|Bisher Imam | Ph.D., Prof UC Irvine||California|
Re: ‘Syria is ...’
In my other persona, I deal with numbers, hard facts and computer codes. Yet, once in a while an untested, naïve and highly romantic child-poet finds its way out. These are becoming further apart, and your question of “Syria is” was so powerful and emotional that it awakened that irrational part of me.
Long ago, when I was in 7th grade, our Arabic teacher assigned to us the eternal composition about cooperation and solidarity. My classmates wrote classical solid definitions of the two words and their compositions were filled with historical anecdotes, quotes from Hadith, Quran, poetry, and other sources. That was the first time when my unrefined dreamer woke up. My composition spoke of wolves and villagers, of chickens, sheeps, dogs, and of battles in which both villains and heroes were victorious because they, each with their own, worked together. It suffices to say that I got my first ever F. This essay is written with the same naïve spirit. And an F may be warranted, but I had to get it out.
Syria is my grandmother’s narrow balcony overseeing the Mediterranean, a distant ship waiting to be loaded with Iraqi oil, and a colorless, but colorfully decorated taxi navigating the town’s only roundabout and heading towards the coastal road where it will soon pass the majestic crusader’s fortress as it continues a 5000 years journey that started an hour ago not far from the birthplace of the first alphabet.
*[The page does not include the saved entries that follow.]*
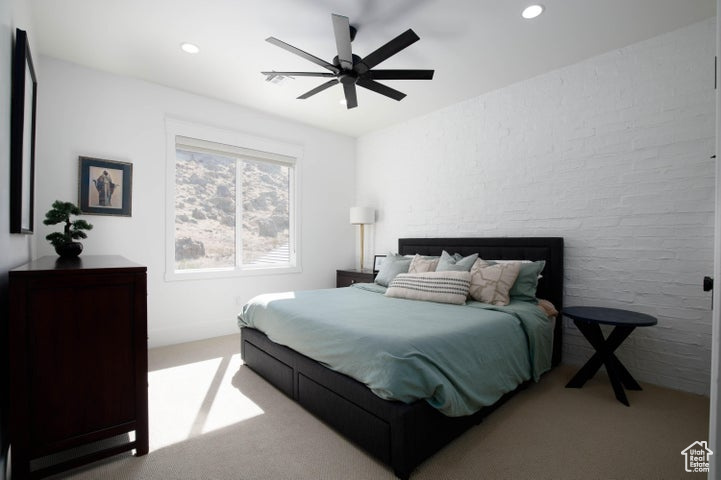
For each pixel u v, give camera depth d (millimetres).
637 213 2631
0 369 1432
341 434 1873
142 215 3352
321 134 4785
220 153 3881
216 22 2428
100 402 1568
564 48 2717
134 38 2631
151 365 2902
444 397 1555
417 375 1556
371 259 4957
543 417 2045
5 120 1489
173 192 3537
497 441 1797
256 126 4125
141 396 1668
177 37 2615
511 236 3373
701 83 2373
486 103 3572
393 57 2848
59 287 1475
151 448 1734
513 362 2154
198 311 3709
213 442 1791
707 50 2352
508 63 2951
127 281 1635
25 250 2090
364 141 5047
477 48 2719
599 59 2816
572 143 2967
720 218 915
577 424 1967
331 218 4910
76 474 1526
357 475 1543
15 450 1381
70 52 2838
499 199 3469
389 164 4668
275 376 2438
She is my own home town, overseen by yet another magnificent fortress, which over the same 5000 years witnessed generals, kings and princes, whose armies gathered in all corners of the known world, and were joined across history with a common goal of acquiring power over this hard to keep jewel. She is where roads, some well cared for, and some in need of repairs, carry caravans that are moving people and goods from all imaginable places to countless destinations. In no other place it is so easy to imagine the modern metal beasts transformed into caravans of living beasts of burden that traveled the same paths for several millennia.
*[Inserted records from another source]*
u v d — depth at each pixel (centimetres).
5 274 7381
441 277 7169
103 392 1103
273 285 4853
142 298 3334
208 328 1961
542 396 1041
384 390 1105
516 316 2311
She is the bustling marketplaces, old and new, where languages intermix and tempers flare and subside as bargainers make agreements surrounded by modern and ancient vehicles which co-exist, miraculously, with daring, cautious, and outright risk taking pedestrians.
She is where fields, vineyards, groves, orchards, and hectares upon hectares of wheat, some of which witnessed the earliest successful attempts to cultivate wild grains, continue to do the same, uncaring if they were to be burnt by a foreign general, by lightning, or by their loving peasants to enrich their soil after harvest. It is as if these fields know that many a general and his soldiers have either left in defeat or were eventually absorbed into the ever expanding Syrian fabric as they joined the peasants, merchants, and artisans whom they subjugated, and built cities now cocooned under the hills which intersperse the semi-arid landscape. All is a day’s worth of making a living in a place where the calls to prayers emanating from nearby and distant minarets are as natural and as in place as the angelic harmonies of church bells, the sounds of ancient songs, and the shy taps of dancers.
Syria is a bridge between east and west, north and south, old and new. This is what many of us Syrians think of whatever each of us may chose to confine Syria to. Well, I no longer do, for I no longer confuse a living river with a passive inanimate structure. As a river does, Syria, forced by the gravity of human progress, flows within the confines of its historical landscape, but like the river waters, Syrians, ever since the dawn of civilization, have reshaped history into more fertile, lush, and diverse plains.
Some argue that Syria has never been a single country, and as such, any definition of Syria and Syrians is null and void. But we Syrians know who we are to the core of our being. And over the ages, we have coalesced under a set of overarching unifying traits, chief amongst them are: a deep awareness of the interconnectedness of our complex history, recognition of our ties to all races and creeds, a painfully earned sense of the transience of empires, and a hard earned right; to some a duty, to oppose hegemony, be it cultural, religious, racial, military or economical.
Long before parts of the new world were destined to become a melting pot, we in fact were, and continue to be, the products of the first true melting pot and of the longest cross cultural exchange in history. This is why we are at ease no matter where we settle and this is also why we may appear ambivalent to episodes of upheaval or stagnation. It is not carelessness but understanding that continues to shape us.
The nomad’s house is nowhere, ours is everywhere. We have been subjects as well as citizens of countless empires and by now nothing is new under the light of our collective consciousness. Our essence and role is to incubate, and like any fertile soil, we have, and we will continue to do so for a long time to come.
Roads will be built, forts will be erected, and armies will maneuver over the landscape and in the skies, but we, the peasants, artisans, merchants, and artists, we, the students and teachers of history will continue to hold the amber for the next campfire, around which the new will be molded out of the old, and we will do what we have always done, nurture infant civilizations until they reach adulthood and are ready to go on their own.